The operational impact of this vulnerability is severe as it can cause complete system crashes and denial of service conditions when network interfaces are managed dynamically through kernel interfaces. The vulnerability is particularly dangerous in environments where network interface states change frequently or during system administration operations that involve interface restarts. Attackers could potentially exploit this vulnerability to cause system instability or force kernel panics, effectively creating a denial of service condition that affects network connectivity and system availability.

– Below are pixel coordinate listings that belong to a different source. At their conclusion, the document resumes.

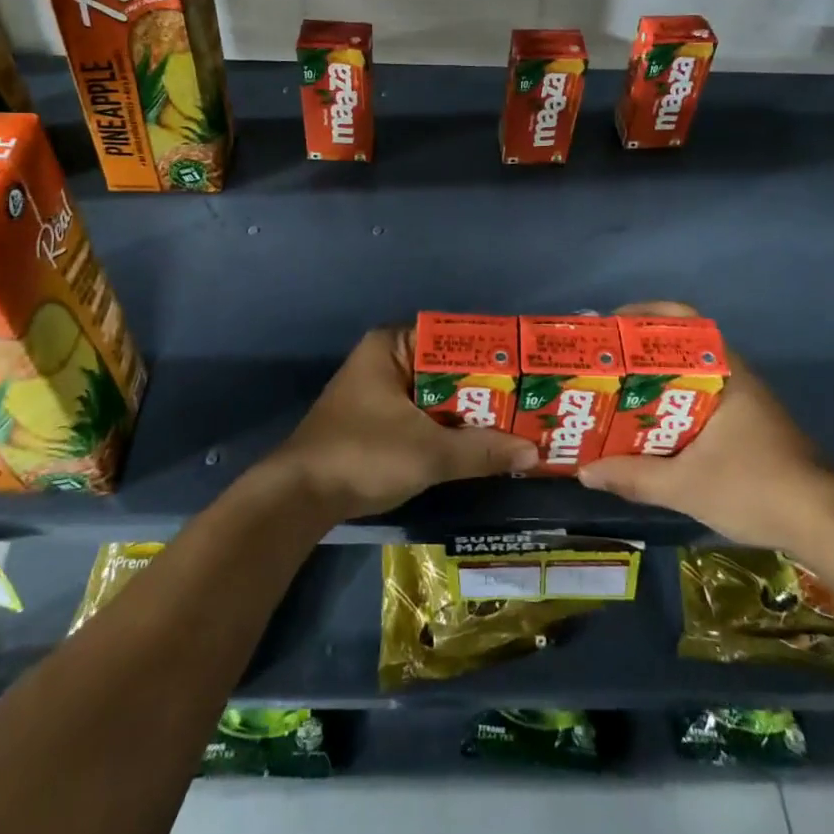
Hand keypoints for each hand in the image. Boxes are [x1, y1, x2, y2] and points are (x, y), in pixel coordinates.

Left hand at [262, 328, 537, 522]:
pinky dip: (450, 428)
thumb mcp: (430, 453)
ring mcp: (380, 391)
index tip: (528, 367)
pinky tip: (482, 443)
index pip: (453, 336)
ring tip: (518, 421)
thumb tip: (533, 453)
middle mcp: (386, 359)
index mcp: (392, 345)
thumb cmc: (364, 454)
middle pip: (448, 368)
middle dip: (486, 388)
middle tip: (531, 399)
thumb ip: (482, 450)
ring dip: (470, 412)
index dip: (491, 352)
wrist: (300, 497)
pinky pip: (425, 414)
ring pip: (438, 394)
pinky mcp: (378, 420)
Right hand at [577, 302, 833, 552]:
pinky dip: (673, 405)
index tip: (609, 328)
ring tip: (616, 398)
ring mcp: (745, 401)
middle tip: (602, 368)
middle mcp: (734, 376)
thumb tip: (585, 472)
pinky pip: (701, 400)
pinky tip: (651, 430)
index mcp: (723, 372)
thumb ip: (633, 477)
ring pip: (690, 377)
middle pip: (680, 347)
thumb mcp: (686, 486)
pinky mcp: (749, 426)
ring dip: (655, 383)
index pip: (682, 319)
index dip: (644, 314)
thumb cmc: (756, 488)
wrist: (827, 523)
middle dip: (639, 353)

The issue is classified as a kernel-level memory corruption vulnerability that can lead to system crashes and requires immediate patching to maintain system stability.

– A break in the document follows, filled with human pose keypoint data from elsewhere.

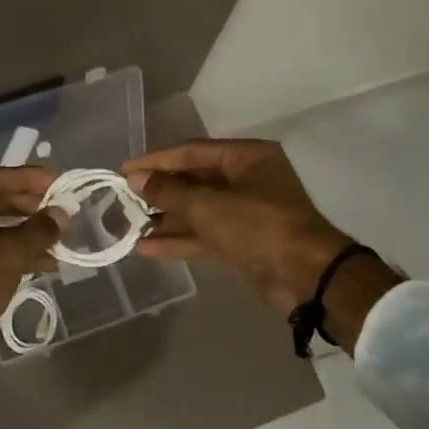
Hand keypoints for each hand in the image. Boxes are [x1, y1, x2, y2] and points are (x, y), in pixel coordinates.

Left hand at [0, 167, 64, 396]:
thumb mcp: (5, 257)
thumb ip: (36, 232)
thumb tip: (61, 215)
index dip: (28, 179)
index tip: (60, 181)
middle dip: (29, 207)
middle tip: (62, 210)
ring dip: (25, 234)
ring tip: (60, 239)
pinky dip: (14, 255)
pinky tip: (45, 264)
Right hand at [123, 139, 390, 323]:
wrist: (305, 276)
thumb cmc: (258, 226)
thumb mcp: (208, 205)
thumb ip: (169, 191)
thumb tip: (136, 179)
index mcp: (247, 157)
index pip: (192, 151)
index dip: (156, 161)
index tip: (124, 171)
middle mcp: (248, 179)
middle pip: (194, 180)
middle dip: (159, 191)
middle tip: (123, 199)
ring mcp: (247, 212)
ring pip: (198, 210)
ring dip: (165, 219)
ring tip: (128, 225)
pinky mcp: (244, 242)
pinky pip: (205, 234)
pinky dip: (179, 240)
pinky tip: (146, 248)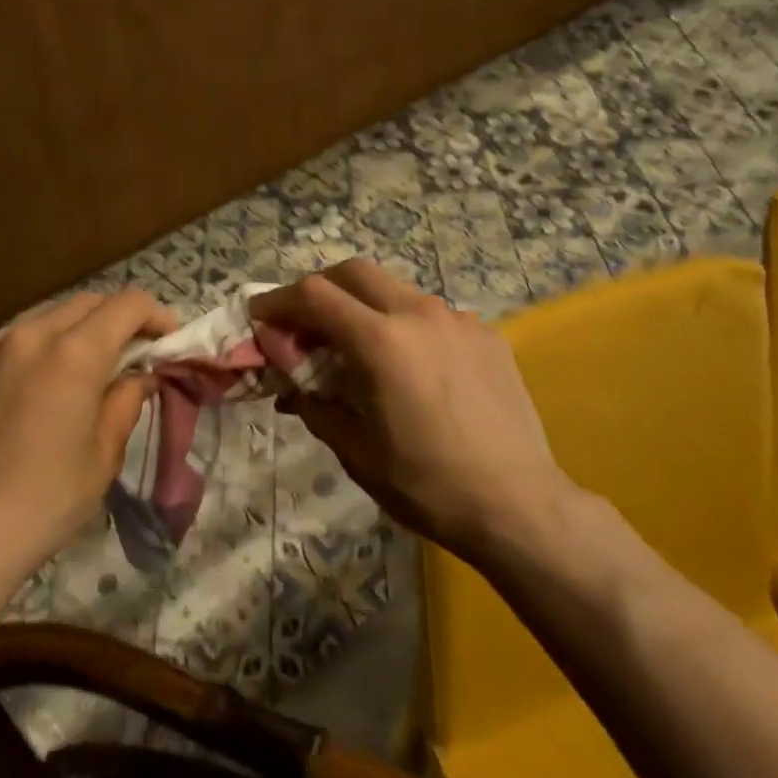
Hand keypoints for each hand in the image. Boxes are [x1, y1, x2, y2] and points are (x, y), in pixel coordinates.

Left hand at [0, 290, 176, 595]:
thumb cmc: (45, 501)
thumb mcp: (103, 455)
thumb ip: (127, 401)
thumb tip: (140, 376)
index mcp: (73, 353)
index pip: (127, 304)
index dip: (157, 315)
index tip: (168, 342)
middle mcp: (30, 335)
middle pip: (88, 302)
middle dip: (119, 319)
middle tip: (134, 354)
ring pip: (47, 316)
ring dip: (78, 329)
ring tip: (88, 367)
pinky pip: (12, 339)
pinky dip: (39, 347)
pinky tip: (39, 385)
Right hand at [253, 261, 575, 563]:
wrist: (518, 505)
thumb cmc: (426, 484)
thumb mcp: (355, 450)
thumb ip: (314, 403)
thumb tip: (289, 385)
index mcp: (381, 341)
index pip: (314, 295)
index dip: (278, 300)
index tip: (259, 316)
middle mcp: (419, 314)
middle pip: (354, 272)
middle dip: (319, 289)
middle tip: (304, 324)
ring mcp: (459, 320)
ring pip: (395, 290)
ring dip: (363, 307)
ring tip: (356, 350)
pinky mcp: (486, 335)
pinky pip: (432, 315)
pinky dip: (404, 326)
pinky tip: (409, 368)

Mitigation strategies for this vulnerability involve implementing proper state validation checks within the bnxt_queue_mem_alloc() function to ensure that queue memory allocation only proceeds when the network interface is in an active state. The recommended approach is to add a conditional check that verifies the interface status before attempting any memory operations that depend on interface-specific data structures. This aligns with the common weakness pattern described in CWE-252, which deals with improper checks for an expected condition. Additionally, implementing proper error handling and return codes when interface states are inconsistent will prevent the kernel from attempting invalid memory accesses. The fix should be consistent with the ATT&CK framework's approach to kernel exploitation prevention, particularly targeting techniques related to privilege escalation through kernel memory corruption. System administrators should ensure that all affected kernel versions are patched promptly and that monitoring systems are in place to detect potential kernel panics related to network interface management operations.